Question

Show that \[{x^2} - 6x + 5{y^2} + 10x - 14y + 9 = 0\]. Find the acute angle?

Answer 1

Hint: The general equation of a straight line is \[y = mx + c\], where m is the gradient, and y = c is the value where the line cuts the y-axis. This number c is called the intercept on the y-axis. The equation of a straight line with gradient m and intercept c on the y-axis is \[y = mx + c\].

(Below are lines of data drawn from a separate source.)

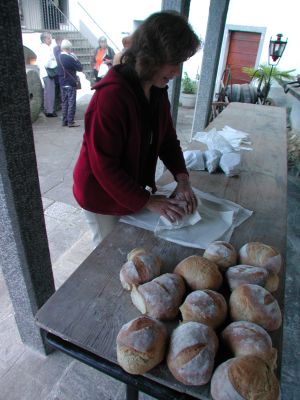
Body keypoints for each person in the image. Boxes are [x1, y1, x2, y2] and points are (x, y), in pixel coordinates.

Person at [73, 11, 200, 247]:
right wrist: (148, 201)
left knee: (134, 248)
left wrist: (182, 179)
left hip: (128, 188)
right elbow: (104, 167)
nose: (177, 71)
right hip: (100, 194)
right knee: (110, 252)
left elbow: (168, 140)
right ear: (152, 57)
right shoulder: (111, 97)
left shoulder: (157, 89)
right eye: (174, 63)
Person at [58, 39, 83, 128]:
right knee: (71, 102)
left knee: (64, 102)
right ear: (69, 48)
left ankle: (64, 121)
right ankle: (71, 121)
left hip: (62, 82)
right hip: (70, 82)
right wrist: (76, 58)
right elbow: (80, 68)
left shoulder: (59, 56)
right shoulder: (69, 58)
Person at [36, 32, 57, 117]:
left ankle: (47, 109)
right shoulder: (45, 48)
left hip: (44, 72)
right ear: (44, 39)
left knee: (47, 92)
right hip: (48, 72)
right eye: (49, 38)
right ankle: (49, 111)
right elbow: (47, 63)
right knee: (50, 92)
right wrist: (56, 62)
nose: (50, 39)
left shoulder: (42, 48)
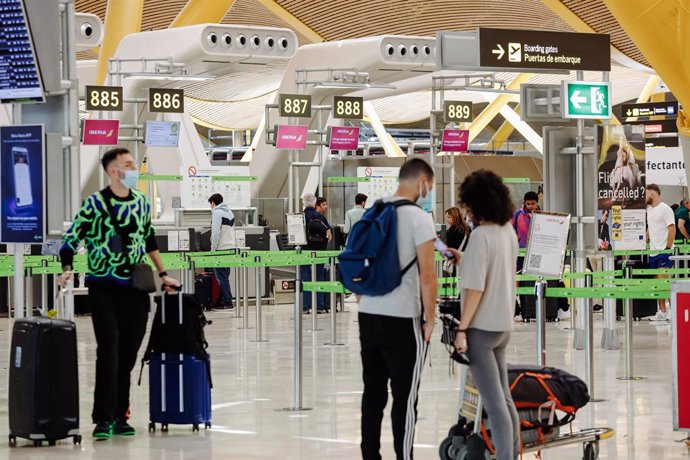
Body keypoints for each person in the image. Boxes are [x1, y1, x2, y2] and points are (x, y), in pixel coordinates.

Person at [58, 148, 179, 439]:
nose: (134, 168)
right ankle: (103, 418)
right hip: (103, 288)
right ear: (114, 171)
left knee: (127, 354)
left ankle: (121, 413)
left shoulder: (140, 202)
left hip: (136, 289)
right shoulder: (94, 204)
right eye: (128, 164)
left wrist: (162, 274)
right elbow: (71, 239)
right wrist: (66, 268)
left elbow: (149, 239)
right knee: (108, 351)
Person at [358, 158, 458, 460]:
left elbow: (359, 262)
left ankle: (370, 456)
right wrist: (429, 320)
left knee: (372, 394)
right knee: (405, 397)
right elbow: (428, 276)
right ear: (422, 183)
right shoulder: (418, 217)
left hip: (369, 315)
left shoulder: (374, 211)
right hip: (403, 318)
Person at [454, 170, 520, 460]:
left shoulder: (480, 236)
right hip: (503, 324)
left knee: (493, 403)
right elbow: (500, 272)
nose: (466, 211)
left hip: (481, 329)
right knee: (504, 399)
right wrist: (463, 260)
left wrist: (461, 329)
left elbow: (475, 290)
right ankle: (514, 452)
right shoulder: (508, 232)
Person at [646, 184, 675, 321]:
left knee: (664, 280)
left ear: (652, 194)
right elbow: (650, 229)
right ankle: (662, 311)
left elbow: (672, 228)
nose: (644, 197)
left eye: (646, 194)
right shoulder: (649, 210)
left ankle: (672, 309)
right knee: (657, 283)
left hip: (664, 250)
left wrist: (668, 248)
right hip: (653, 251)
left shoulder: (665, 209)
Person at [301, 193, 331, 313]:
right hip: (319, 251)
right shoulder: (320, 216)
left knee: (306, 277)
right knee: (319, 277)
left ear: (303, 203)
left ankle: (306, 307)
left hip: (304, 251)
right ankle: (319, 306)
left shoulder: (300, 216)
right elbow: (329, 235)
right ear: (314, 203)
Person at [208, 193, 235, 309]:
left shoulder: (217, 213)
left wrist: (212, 249)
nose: (210, 207)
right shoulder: (229, 212)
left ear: (213, 203)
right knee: (225, 276)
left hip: (221, 249)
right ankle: (222, 300)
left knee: (221, 277)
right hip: (230, 247)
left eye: (210, 204)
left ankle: (227, 301)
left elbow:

Complete step-by-step solution:
Given
\[\therefore {x^2} - 6x + 5{y^2} + 10x - 14y + 9 = 0\]
Comparing with
$\therefore a{x^2} + 2hxy + b{y^2} + 2gx + 2fy + c = 0$
We get that
$a = 1,\,h = - 3,\,\,b = 5,\,g = 5,\,f = - 7,\,c = 9$
We know that
$\therefore \left[ {\begin{array}{*{20}{c}}
  a&h&g \\
  h&b&f \\
  g&f&c
\end{array}} \right]$
.Put the value
$ = \left[ {\begin{array}{*{20}{c}}
  1&{ - 3}&5 \\
  { - 3}&5&{ - 7} \\
  5&{ - 7}&9
\end{array}} \right]$
Simplify
$ = 1\{ (9 \times 5) - ( - 7 \times - 7)\} + 3\{ (9 \times - 3) - (5 \times - 7)\} + 5\{ ( - 3 \times - 7) - (5 \times 5)\} $
$ = (45 - 49) + 3( - 27 + 35) + 5(21 - 25)$
$ = - 4 + 3 \times 8 + 5 \times - 4$
$ = 24 - 24$
$ = 0$
Given equation present the equation of line
Now
As we know that
$\therefore \tan \theta = \left[ {\dfrac{{2\sqrt {{h^2} - ab} }}{{a + b}}} \right]$
Put the value
$ \Rightarrow \tan \theta = \left[ {\dfrac{{2\sqrt {{{( - 3)}^2} - (1 \times 5)} }}{{1 + 5}}} \right]$
$ \Rightarrow \tan \theta = \left[ {\dfrac{{2\sqrt {9 - 5} }}{6}} \right]$
$ \Rightarrow \tan \theta = \left[ {\dfrac{{\sqrt 4 }}{3}} \right]$
$ \Rightarrow \tan \theta = \left( {\dfrac{2}{3}} \right)$
$ \Rightarrow \theta = {\tan ^{ - 1}}\left( {\dfrac{2}{3}} \right)$

Note: The slope of a line is a number that describes both the direction and the steepness of the line. Slope is often denoted by the letter ‘m’. The line is increasing. It goes up from left to right. The slope is positive. A line is decreasing if it goes down from left to right. The slope is negative. If a line is horizontal the slope is zero. This is a constant function.